Konfliktkultur: Schlechter Rat - "Weiche Satan..."
„Weg mit dir, Satan geh mir aus den Augen! Du willst mich zu Fall bringen; denn du hast nicht das im Sinn, was Gott will, sondern was Menschen wollen.“ (Mt 16,23b)
Evangelium:
Jesus sagt zu Petrus „Satan“ (Mt 16,21-23, Mk 8,31-33)
Petrus kriegt es kalt-warm.
Unmittelbar zuvor erzählen die Evangelisten von der Petrus übertragenen Vorrangstellung (Mt 16,18). Petrus hat erkannt, dass Jesus der Messias ist (Mt 16,16; Mk 8,29; Lk 9,20). Die Worte und Zeichen Jesu waren für ihn der überwältigende Beweis für die einzigartige Sendung Jesu aus Gott. Das ist nun das Fundament, auf dem Jesus die Jünger tiefer und umfassender in sein Geheimnis einweihen will, wozu untrennbar das Kreuz gehört. Die Konflikte mit den Pharisäern können nicht beigelegt werden, nicht einmal durch den Sohn Gottes. Die Feindschaft wird zunächst einen Triumph über die Offenbarung feiern. Das ist kaum begreifbar. Petrus versteht nicht, dass Gott ohnmächtig erscheinen kann, dass Jesus einen schmachvollen Tod erleiden wird. Ehrlich gesagt, das ist wirklich nicht zu verstehen – aber Realität. Gott lässt Grenzen gegenüber seinem Einfluss zu bzw. er verlangt, dass man auf ihn trotz Scheitern gegen alle Hoffnung vertrauensvoll hofft. Petrus ist mit seiner Sorge und mit seinem Rat gegenüber Jesus gut zu verstehen. Er will das Beste für seinen Freund und Meister. Das Kreuz ist darin unvorstellbar.

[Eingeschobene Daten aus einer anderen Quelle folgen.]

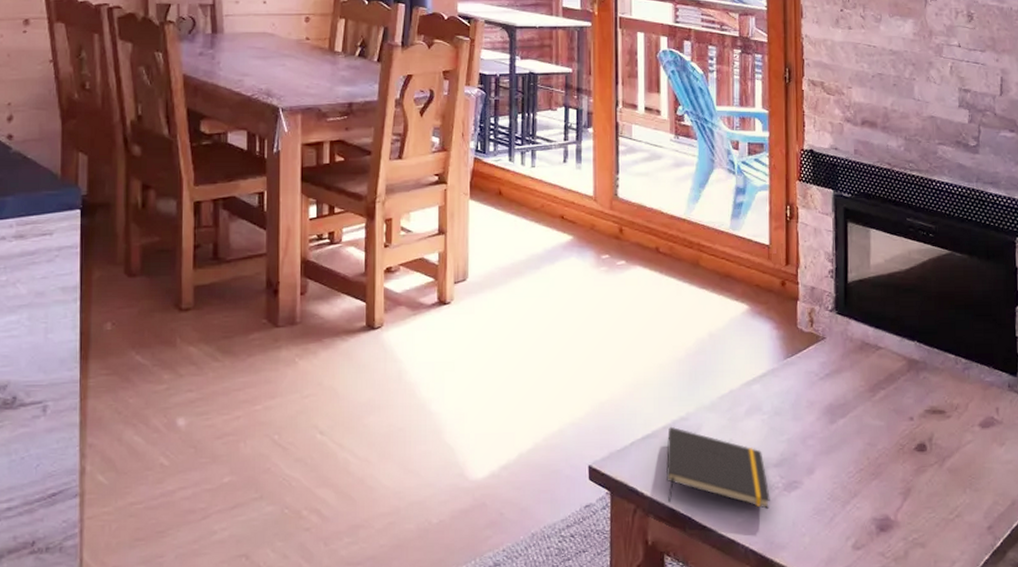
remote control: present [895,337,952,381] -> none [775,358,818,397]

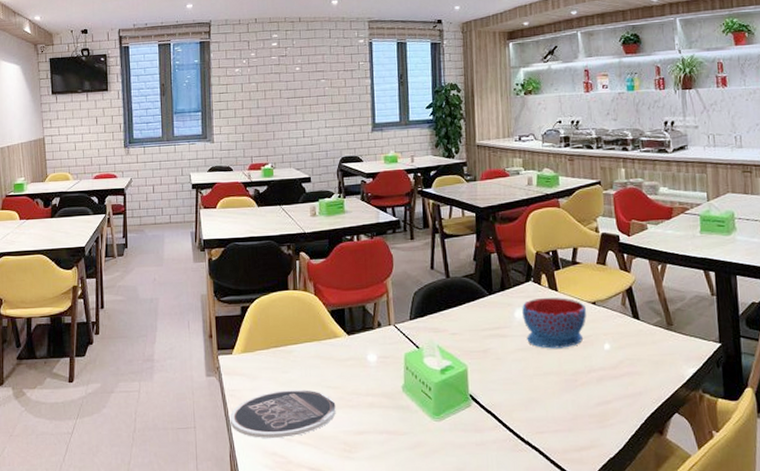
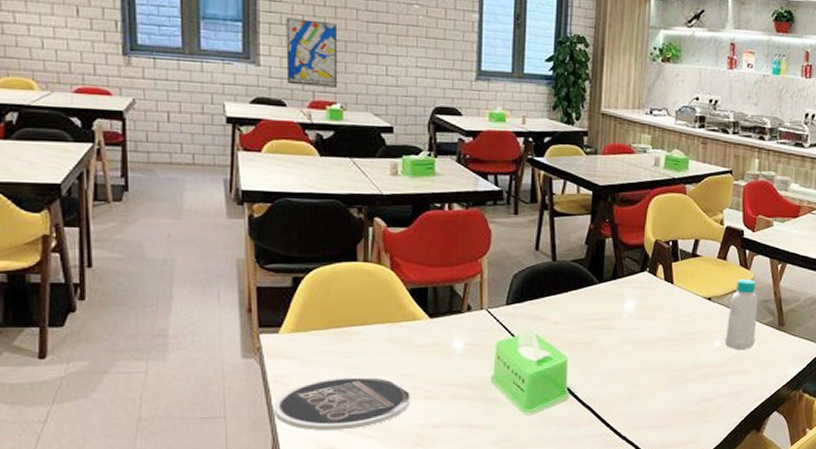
wall art: none [231,103,269,154] -> present [286,17,338,88]
bowl: present [522,297,586,349] -> none [633,289,700,344]
bottle: none [614,282,646,351] -> present [725,279,759,349]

Es ist absurd, dass diese Worte der Freundschaft nicht im Sinn Gottes sind. Alle Umstände sprechen für die Berechtigung des Rates des Petrus. Dennoch wehrt Jesus hart ab. Jesus muss ein einseitiges Bild zurückweisen, das im Leben des Liebenden das Kreuz nicht wahrhaben will. Es gehört dazu, auch für die ihm Nachfolgenden (vgl. die anschließenden Aufforderungen zur Nachfolge, Mt 16,24-25; Mk 8,34-35; Lk 9,23-24).
Das Engagement für die Liebe beinhaltet das Risiko des Kreuzes. In der Nachfolge Christi mag man sich deshalb hundertfach als Mitleidender und Mitgekreuzigter erfahren (vgl. Röm 6,6; Gal 2,19; Gal 5,24; Gal 6,14). Gottes Wege gehen auch durch die Dunkelheit, durch Abgründe, durch die Schattenseiten der Welt. Petrus kann das noch nicht erkennen. Sein Christus-Bild ist halb. Entgegen seinen Wunschvorstellungen wird nicht die harmonische Entfaltung der Persönlichkeit, der letztendlich strahlende, für alle erkennbare Sieg der Liebe, sowie Erfolg und Ansehen verheißen. (Angesichts der Weltgeschichte wäre dies für die Verlierer der Jahrhunderte Zynismus.) Sondern es geht um die Annahme des ganzen Christus, des ganzen Evangeliums. Das Ausblenden einer Seite, das bloße Wahrnehmen eines Wunschbildes ist eigentlich vom Bösen. Denn es trübt den realistisch-kritischen Blick auf eine Welt voller Ränder und Schatten. Dann sieht man wirklich nur die im Lichte, denn im Dunkeln sieht man eben nicht bzw. man sieht sie nicht wirklich (Bert Brecht).
Eine christliche Konfliktkultur lebt mit dem Skandal des Leides und des Todes von Unschuldigen. Das ist nicht gottgewollt. Was Gott sehr wohl will, ist die Solidarisierung mit diesen „Besiegten“. Hier kann sich niemand hinter ein halbiertes Bild des Glaubens zurückziehen, auch nicht im Namen psychologischer Erkenntnisse einer humanmenschlichen Persönlichkeitsentfaltung. Diese ist natürlich zu befürworten, wobei jede falsch verstandene Leidensmystik, jede einseitige „Theologie des Opfers“ abzulehnen ist. Aber das kann kein Grund für ein Ausweichen vor dem Auftrag Gottes sein. Der Preis der Anpassung an – verständliche – Harmoniewünsche darf hier nicht gezahlt werden. Das Vorziehen der lichten Seiten des Lebens darf die Wahrnehmung der Realität des Dunkeln nicht verdrängen. Eine christliche Konfliktkultur muss tiefer sehen und schärfer auf die Stimme Gottes hören als es rein menschlich angenehm erscheint.